If by this point in the piece, you think, “Courtney, I believe you’re ignoring one huge subgroup of people here” then let me clarify it now. Yes, there will always be the trolls, assholes, and detractors that simply speak to feel the vibration of their vocal cords. Though I wish I had a more optimistic tip for dealing with them, my only advice would be to evaluate if there is any earnestness or genuineness to be found within this person. If not, you are completely entitled to place them in the “Lost Souls” box.
Overall, the solution I seek to encourage you to find is not limited to the PossePlus Retreat or the hijacking of the newspaper for the purpose of turning it back into Choragos. Instead, I thought these two examples would be the best way to explain what place and state of mind we have to be in to create and foster meaningful dialogue. Too often, we end up on one end of the line. We either are so personally immersed in our perspectives and beliefs that we are unable to hear an opinion that is contrary to our own or we are so painfully objective on important social justice issues that we stand in the way of progress and support the oppression of the status quo.
We must grapple and balance with this line every single day to ensure that we mutually benefit from the conversations that our generation so desperately needs to have about the current state of our domestic and international affairs. We do not all have to agree. But it would be the worst mistake you could make if you lend the reigns of your future to someone else simply because you didn’t want to take the time to hear what others have to say or explain your own perspective.

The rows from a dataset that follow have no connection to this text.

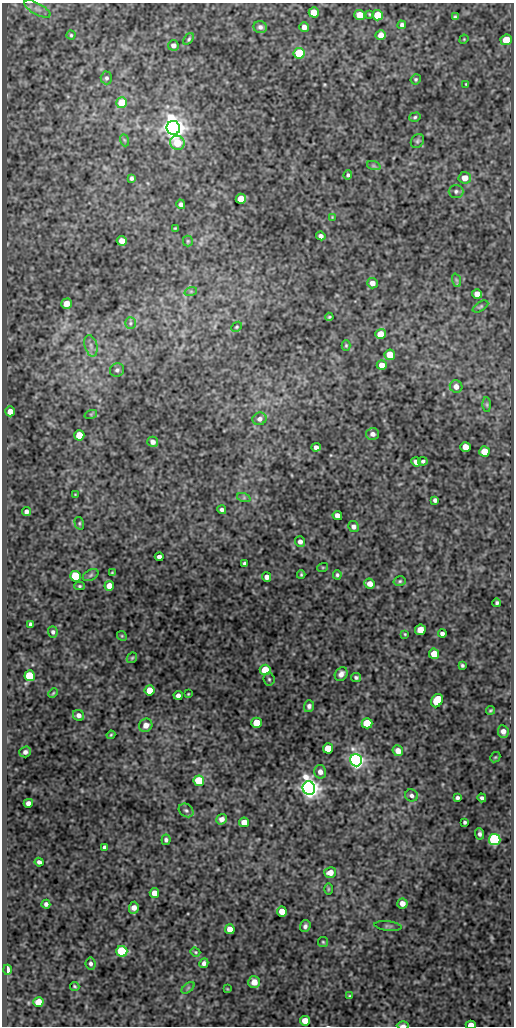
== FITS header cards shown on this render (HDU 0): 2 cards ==
NAXIS1  =                  512
NAXIS2  =                 1024

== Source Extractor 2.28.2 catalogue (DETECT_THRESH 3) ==
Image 512 x 1024 px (HDU 0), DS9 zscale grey, 1 PNG px = 1 image px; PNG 516 x 1028 px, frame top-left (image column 1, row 1024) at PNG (2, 3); each listed source drawn as its Kron ellipse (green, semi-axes under 4 px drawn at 4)
Background 77.6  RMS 0.51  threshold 1.52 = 3 sigma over >= 5 px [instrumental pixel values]
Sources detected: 161; all 161 listed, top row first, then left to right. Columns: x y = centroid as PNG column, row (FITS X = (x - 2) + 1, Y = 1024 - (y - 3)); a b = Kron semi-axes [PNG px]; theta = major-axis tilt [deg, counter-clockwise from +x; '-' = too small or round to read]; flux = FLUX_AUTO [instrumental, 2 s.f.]
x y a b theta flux
37 9 14 5 -29 170
314 12 5 5 - 700
369 14 3 2 - 27
360 15 5 5 - 570
377 15 5 5 - 780
455 17 4 4 - 59
402 25 4 4 - 90
260 27 7 6 - 120
304 27 5 4 - 220
71 35 4 4 - 46
381 35 5 5 - 250
189 39 7 4 54 50
464 39 5 4 - 31
506 40 6 5 - 640
173 45 5 5 - 110
299 53 5 5 - 1700
106 78 6 6 - 78
416 79 5 5 - 51
466 84 3 2 - 27
122 103 5 5 - 1300
415 117 6 4 17 55
173 128 7 6 - 36000
124 140 6 4 -71 42
417 141 7 6 - 71
177 143 7 6 - 970
374 166 7 4 -18 65
348 175 4 4 - 62
131 178 4 3 - 71
465 178 6 6 - 360
456 191 7 6 - 99
241 199 5 5 - 760
181 204 5 4 - 97
332 217 4 4 - 28
175 228 3 2 - 32
321 236 5 4 - 130
122 241 5 4 - 340
188 241 5 5 - 44
456 280 7 4 -71 60
372 283 5 5 - 230
191 291 6 4 18 51
477 294 5 5 - 300
66 304 5 5 - 400
480 307 8 4 32 59
329 317 4 4 - 40
130 323 6 5 - 75
237 327 6 4 40 45
380 334 5 5 - 420
346 345 5 4 - 43
91 346 11 6 -75 160
390 355 5 5 - 750
382 365 5 4 - 360
117 370 7 6 - 93
456 387 6 6 - 220
487 405 7 4 -89 53
10 411 5 5 - 340
91 414 6 4 18 55
259 419 7 6 - 140
373 434 6 6 - 150
79 435 5 5 - 750
153 442 5 5 - 130
316 447 5 4 - 140
466 447 5 5 - 480
485 452 5 5 - 770
423 461 5 3 - 71
416 462 5 4 - 180
75 494 3 2 - 22
244 498 7 4 -18 60
435 500 4 4 - 90
222 510 4 4 - 90
26 512 4 4 - 120
337 516 5 4 - 210
79 523 6 4 -75 53
354 527 6 5 - 140
300 542 5 5 - 140
159 557 4 4 - 110
245 564 4 4 - 91
323 567 5 3 - 32
112 573 4 3 - 34
91 575 8 5 28 70
301 575 4 3 - 43
337 575 5 4 - 61
75 576 5 5 - 1600
267 577 5 4 - 190
400 581 6 4 15 55
370 584 5 5 - 250
80 586 5 4 - 46
109 586 5 5 - 370
497 603 4 3 - 67
30 624 4 3 - 70
420 630 5 5 - 490
53 632 5 5 - 75
405 634 4 3 - 31
442 634 4 4 - 95
122 636 5 4 - 44
434 654 5 5 - 650
132 658 6 4 44 47
462 665 3 3 - 59
265 670 5 5 - 1100
341 674 7 6 - 170
30 676 5 5 - 2000
356 677 5 4 - 71
269 679 6 5 - 57
150 690 5 5 - 640
53 693 5 3 - 36
188 694 3 2 - 27
178 695 4 4 - 130
437 701 7 5 58 1800
309 706 6 5 - 100
491 710 4 3 - 43
79 715 6 5 - 160
257 723 5 5 - 1100
367 723 5 5 - 1500
146 725 7 6 - 250
503 731 6 5 - 200
111 735 4 3 - 38
328 748 5 5 - 870
398 751 5 5 - 290
25 752 6 5 - 120
495 757 5 4 - 39
356 760 6 6 - 16000
320 772 7 6 - 180
199 781 5 5 - 1800
309 788 7 6 - 28000
411 795 6 6 - 97
457 798 4 3 - 76
482 798 4 3 - 80
28 803 4 4 - 190
186 810 8 6 -37 90
222 819 5 5 - 180
244 822 5 4 - 330
465 822 3 3 - 56
480 834 6 4 -85 94
495 839 6 5 - 6100
166 840 5 4 - 85
104 847 4 3 - 94
39 862 4 4 - 100
330 873 6 5 - 350
328 889 6 4 89 35
154 893 5 4 - 350
402 903 5 5 - 240
46 904 4 4 - 110
134 908 6 4 86 250
282 911 5 5 - 550
305 926 6 5 - 110
388 926 13 4 -6 89
230 929 5 4 - 400
323 942 5 5 - 45
122 951 5 5 - 3100
195 952 5 4 - 40
204 963 5 4 - 130
91 964 6 5 - 86
7 970 5 3 - 440
254 982 6 6 - 350
75 986 5 4 - 43
188 988 7 4 37 54
227 989 4 4 - 31
350 996 4 3 - 45
38 1002 5 5 - 670
305 1021 5 5 - 440
403 1025 6 3 -1 120
471 1025 5 3 - 380
At the frame edge (FLAGS 8, measured only in part): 2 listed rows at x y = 403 1025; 471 1025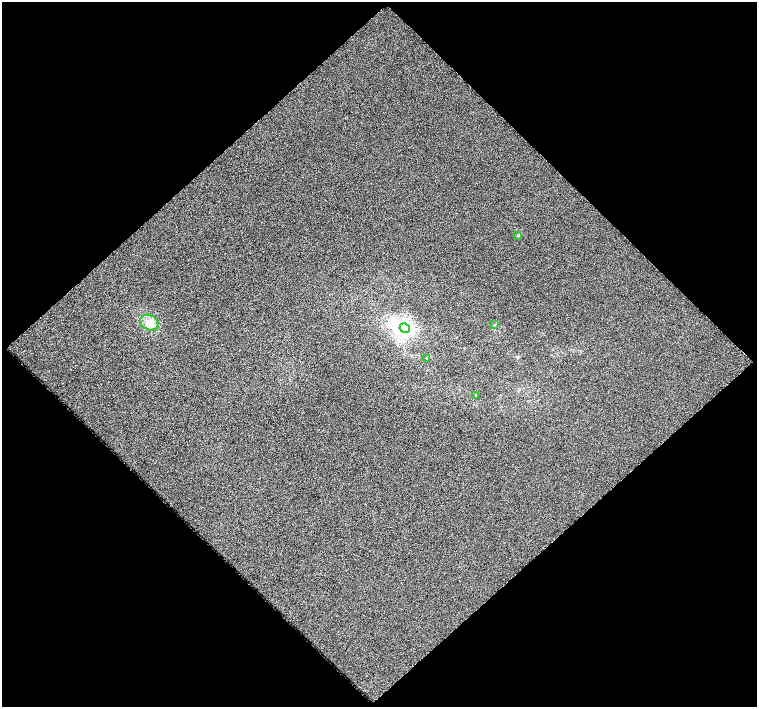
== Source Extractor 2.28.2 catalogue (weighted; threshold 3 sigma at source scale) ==
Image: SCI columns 5-1514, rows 57-1465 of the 1516 x 1513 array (HDU 1 of 3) = the unmasked area's bounding box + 8 px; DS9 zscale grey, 2 x 2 block average (1 PNG px = mean of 2 x 2 image px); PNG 759 x 709 px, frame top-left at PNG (2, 2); each listed source drawn as its Kron ellipse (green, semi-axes under 4 px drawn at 4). Shown black and unused: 51% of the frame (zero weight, under 3 of 6 exposures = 2% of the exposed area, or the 3 px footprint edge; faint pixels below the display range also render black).
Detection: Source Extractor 2.28.2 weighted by HDU 2 'WHT'. Background 0.00293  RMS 0.014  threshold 0.0588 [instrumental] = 3 sigma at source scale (4.09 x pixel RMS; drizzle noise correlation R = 1.36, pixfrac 0.8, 0.0396/0.0396 arcsec/px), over >= 5 px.
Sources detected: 6; all 6 listed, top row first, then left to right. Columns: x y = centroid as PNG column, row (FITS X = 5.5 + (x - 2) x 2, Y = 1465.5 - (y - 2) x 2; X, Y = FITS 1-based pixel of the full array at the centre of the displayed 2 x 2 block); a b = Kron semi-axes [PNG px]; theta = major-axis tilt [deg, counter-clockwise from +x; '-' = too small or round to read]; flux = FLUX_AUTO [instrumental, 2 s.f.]
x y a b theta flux
518 236 4 2 - 2.1
149 323 10 7 -26 24
495 325 4 2 - 2.2
405 328 5 4 - 610
427 358 3 2 - 1.9
475 396 4 2 - 1.9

‘Meaningful dialogue’ is by no means the silver bullet to the problems I ask that you explore. I simply ask, as both Posse and Choragos sought to do, that you consider all of the information and perspectives around you. Because at that point, half the battle of fighting for change is truly already won.
Let me be clear.
What you think matters. What you want matters. And though what you believe might change or remain the same, you owe it to yourself and the world to give your words, thoughts, and actions meaning. And MHC (for better or worse) gives you some tools to help do just that. So I encourage you to work in collaboration with your peers to continue a legacy and expand a current reality of meaningful dialogues on this campus.